Douglas Gordon a réalisé une série de portraits. Cette série s’appelait Self-portrait of you + me. De nombreuses photos de célébrités étaient présentées et ces images étaient dégradées ( brûlées, découpées ) et les yeux étaient toujours vides. Elles étaient placées sur un miroir, ce qui nous permettait de nous voir dans les parties dégradées de l’image. J’ai apprécié ce jeu de regards et de réflexions qui s’établissait entre le spectateur et le portrait d’une célébrité.

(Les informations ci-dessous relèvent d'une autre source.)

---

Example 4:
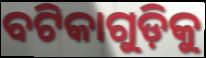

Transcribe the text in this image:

ବଟିକାଗୁଡ଼ିକୁ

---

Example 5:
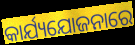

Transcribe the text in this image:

କାର୍ଯ୍ୟଯୋଜନାରେ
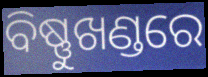
ବିଷ୍ଣୁଖଣ୍ଡରେ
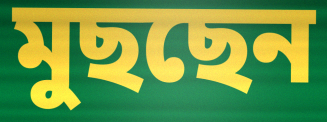
মুছছেন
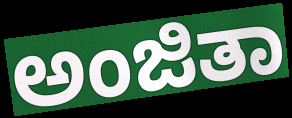
ಅಂಜಿತಾ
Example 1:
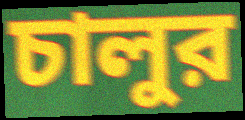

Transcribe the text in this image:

চালুর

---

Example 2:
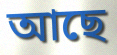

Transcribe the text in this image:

আছে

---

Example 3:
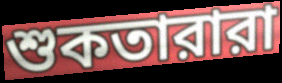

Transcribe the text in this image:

শুকতারারা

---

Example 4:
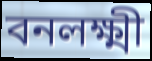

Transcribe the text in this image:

বনলক্ষ্মী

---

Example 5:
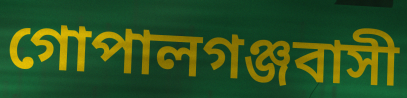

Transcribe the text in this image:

গোপালগঞ্জবাসী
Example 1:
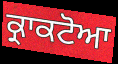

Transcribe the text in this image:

ਕ੍ਰਾਕਟੋਆ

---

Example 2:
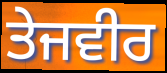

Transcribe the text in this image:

ਤੇਜਵੀਰ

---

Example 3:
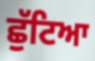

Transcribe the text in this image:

ਛੁੱਟਿਆ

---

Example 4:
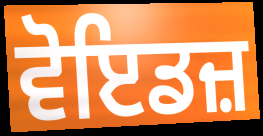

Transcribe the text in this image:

ਵੋਇਡਜ਼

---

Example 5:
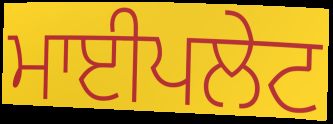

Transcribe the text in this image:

ਮਾਈਪਲੇਟ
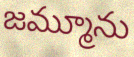
జమ్మూను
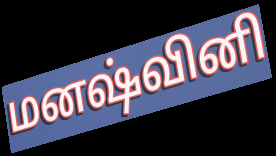
மனஷ்வினி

En nous plaçant dans leur reflet, un double jeu s’est installé, d’un coté moi dans ces personnages et de l’autre eux dans mon personnage. Le projet ci-dessous est inspiré par une série de témoignages réalisés par Julika Mayer et prend sa source dans un questionnement sur le temps et le vieillissement. Julika Mayer avait invité Paulo Duarte ( plasticien/marionnettiste ), Morgan Daguenet ( musicien électronique ) et Nicolas Lelièvre ( vidéaste ) à retraverser ces matériaux et à en livrer leur propre interprétation sous forme d’installation sonore et visuelle. Le spectateur était face à un portrait en volume où des portraits de femme âgées y étaient projetés en surface. Une cinquantaine de petits hauts parleurs étaient dispersés dans l’espace et diffusaient les témoignages des vielles femmes.
Sculpture réalisée par Paulo DUARTE
“ Self portrait of you + me “ Douglas Gordon
Les moyens d’expression utilisés par Christian Boltanski dans ses installations me semblent être proches de ce que je recherche à produire comme sensations. Il active une mémoire collective à travers tous nos sens. Ces atmosphères pesantes racontent des récits personnels rattachés à l’Histoire. L’ énergie et l’ histoire que contiennent chacun de ces objets font resurgir les images enfouies dans nos mémoires. Je souhaite que le spectateur soit acteur et que mes installations permettent juste de faire ressurgir leurs émotions.